Problem. Using the data below, return the stretch from the line that contains "middle dip: (227, 129)" through the line that contains "middle mcp: (176, 194)", both included, exactly as it stands and nothing beyond it.

Excerpted data.
┌──

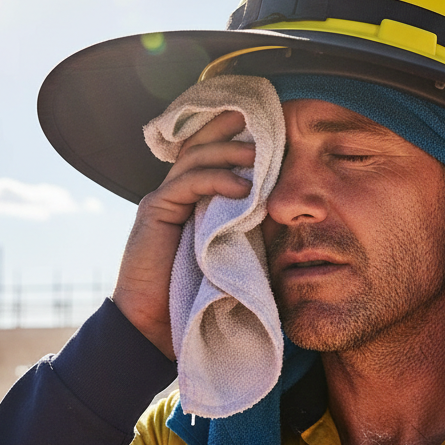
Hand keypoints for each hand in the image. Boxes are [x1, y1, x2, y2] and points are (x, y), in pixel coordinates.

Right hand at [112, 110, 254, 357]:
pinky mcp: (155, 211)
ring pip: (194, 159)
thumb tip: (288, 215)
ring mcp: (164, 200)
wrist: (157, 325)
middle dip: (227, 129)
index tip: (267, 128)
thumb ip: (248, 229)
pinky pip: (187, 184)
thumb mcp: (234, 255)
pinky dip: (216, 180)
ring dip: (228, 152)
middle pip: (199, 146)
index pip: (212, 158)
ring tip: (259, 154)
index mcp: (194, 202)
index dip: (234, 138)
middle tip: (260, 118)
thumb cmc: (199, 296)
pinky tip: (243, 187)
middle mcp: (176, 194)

└──
┌──

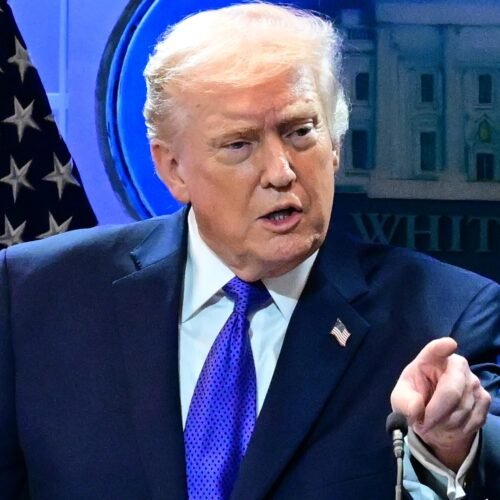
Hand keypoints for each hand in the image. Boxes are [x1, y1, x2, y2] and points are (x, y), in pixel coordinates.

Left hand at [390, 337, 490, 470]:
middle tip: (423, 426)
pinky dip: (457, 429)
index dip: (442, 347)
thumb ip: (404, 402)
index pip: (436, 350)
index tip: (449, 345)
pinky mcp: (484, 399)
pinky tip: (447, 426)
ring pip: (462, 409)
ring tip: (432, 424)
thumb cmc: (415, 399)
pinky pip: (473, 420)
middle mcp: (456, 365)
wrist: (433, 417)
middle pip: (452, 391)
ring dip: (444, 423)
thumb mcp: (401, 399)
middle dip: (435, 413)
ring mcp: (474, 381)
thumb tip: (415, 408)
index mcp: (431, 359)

└──
┌──

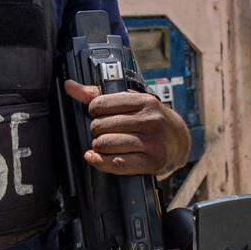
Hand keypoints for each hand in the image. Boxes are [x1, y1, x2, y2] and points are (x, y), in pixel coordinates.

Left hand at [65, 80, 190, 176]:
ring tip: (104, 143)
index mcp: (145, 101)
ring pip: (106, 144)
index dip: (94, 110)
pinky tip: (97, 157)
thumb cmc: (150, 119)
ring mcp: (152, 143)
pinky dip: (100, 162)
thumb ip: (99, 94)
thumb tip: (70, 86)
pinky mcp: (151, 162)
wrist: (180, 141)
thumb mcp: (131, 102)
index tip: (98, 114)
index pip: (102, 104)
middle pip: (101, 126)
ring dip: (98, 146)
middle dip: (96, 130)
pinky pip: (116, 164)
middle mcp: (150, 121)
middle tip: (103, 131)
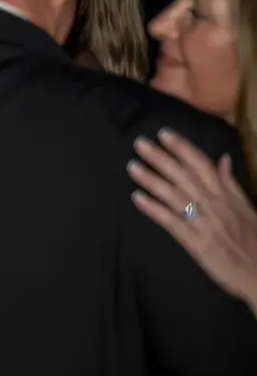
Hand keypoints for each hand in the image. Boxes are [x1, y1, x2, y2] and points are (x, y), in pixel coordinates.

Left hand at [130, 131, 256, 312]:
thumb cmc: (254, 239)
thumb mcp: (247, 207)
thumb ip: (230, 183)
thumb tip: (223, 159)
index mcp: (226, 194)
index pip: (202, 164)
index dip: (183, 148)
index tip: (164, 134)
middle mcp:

└──

Answer for this exercise.
middle dip: (227, 129)
index tip: (267, 128)
thumb ip: (248, 229)
pinky pip: (187, 184)
thumb mcp: (234, 255)
pinky dip: (216, 180)
ring dip: (228, 152)
middle pip: (199, 146)
index pip: (212, 158)
ring tip: (259, 154)
index mcp: (194, 202)
index dip: (234, 138)
middle tip: (260, 118)
thumb cmc: (199, 296)
pinky tip: (243, 187)
middle mcp: (176, 194)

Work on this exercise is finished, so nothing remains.